▸ About this task: Below are the records; collect from them each line containing the string "LIST".

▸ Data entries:
+++
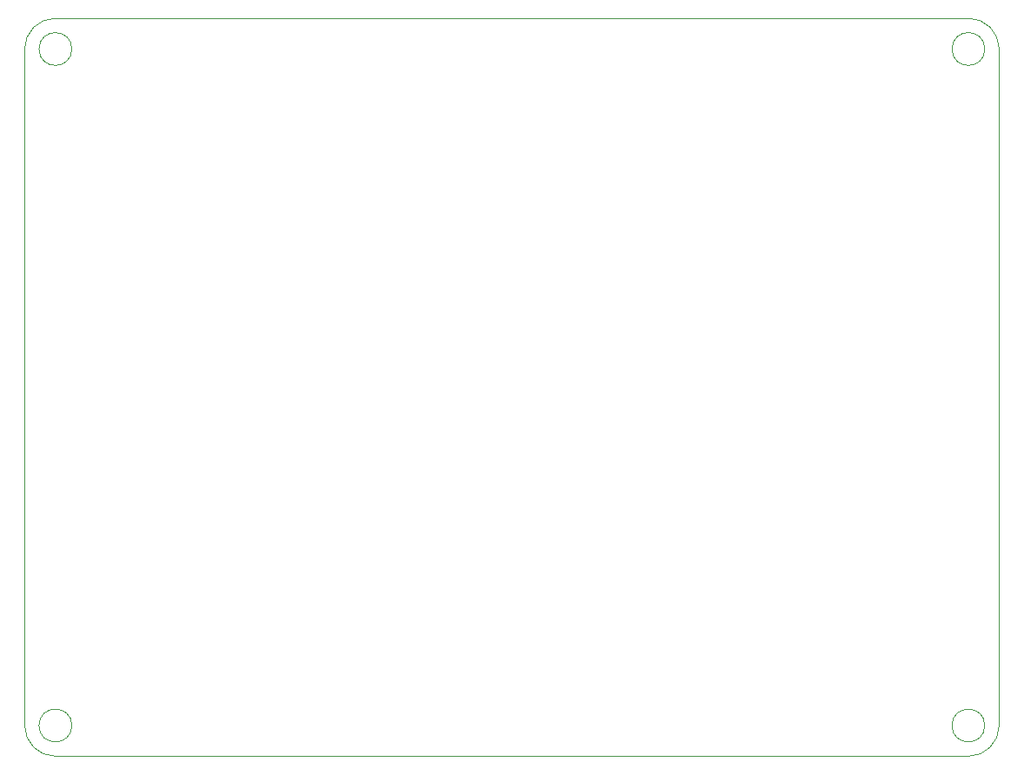
<source format=gbr>
%TF.GenerationSoftware,KiCad,Pcbnew,7.0.8*%
%TF.CreationDate,2024-06-07T19:37:30+09:00*%
%TF.ProjectId,untitled,756e7469-746c-4656-942e-6b696361645f,rev?*%
%TF.SameCoordinates,Original*%
%TF.FileFunction,Profile,NP*%
%FSLAX46Y46*%
G04 Gerber Fmt 4.6, Leading zero omitted, Abs format (unit mm)*
G04 Created by KiCad (PCBNEW 7.0.8) date 2024-06-07 19:37:30*
%MOMM*%
%LPD*%
G01*
G04 APERTURE LIST*
%TA.AperFunction,Profile*%
%ADD10C,0.050000*%
%TD*%
G04 APERTURE END LIST*
D10*
X194601100Y-72003600D02*
G75*
G03*
X194601100Y-72003600I-1600000J0D01*
G01*
X194601100Y-138003600D02*
G75*
G03*
X194601100Y-138003600I-1600000J0D01*
G01*
X105601100Y-138003600D02*
G75*
G03*
X105601100Y-138003600I-1600000J0D01*
G01*
X105601100Y-72003600D02*
G75*
G03*
X105601100Y-72003600I-1600000J0D01*
G01*
X196001100Y-72003600D02*
G75*
G03*
X193001100Y-69003600I-3000000J0D01*
G01*
X104001100Y-141003600D02*
X193001100Y-141003600D01*
X101001100Y-138003600D02*
G75*
G03*
X104001100Y-141003600I3000000J0D01*
G01*
X104001100Y-69003600D02*
G75*
G03*
X101001100Y-72003600I0J-3000000D01*
G01*
X193001100Y-141003600D02*
G75*
G03*
X196001100Y-138003600I0J3000000D01*
G01*
X101001100Y-72003600D02*
X101001100Y-138003600D01*
X193001100Y-69003600D02*
X104001100Y-69003600D01*
X196001100Y-138003600D02*
X196001100Y-72003600D01*
M02*

</source>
+++
▸ Response to this task:
G04 APERTURE LIST*
G04 APERTURE END LIST*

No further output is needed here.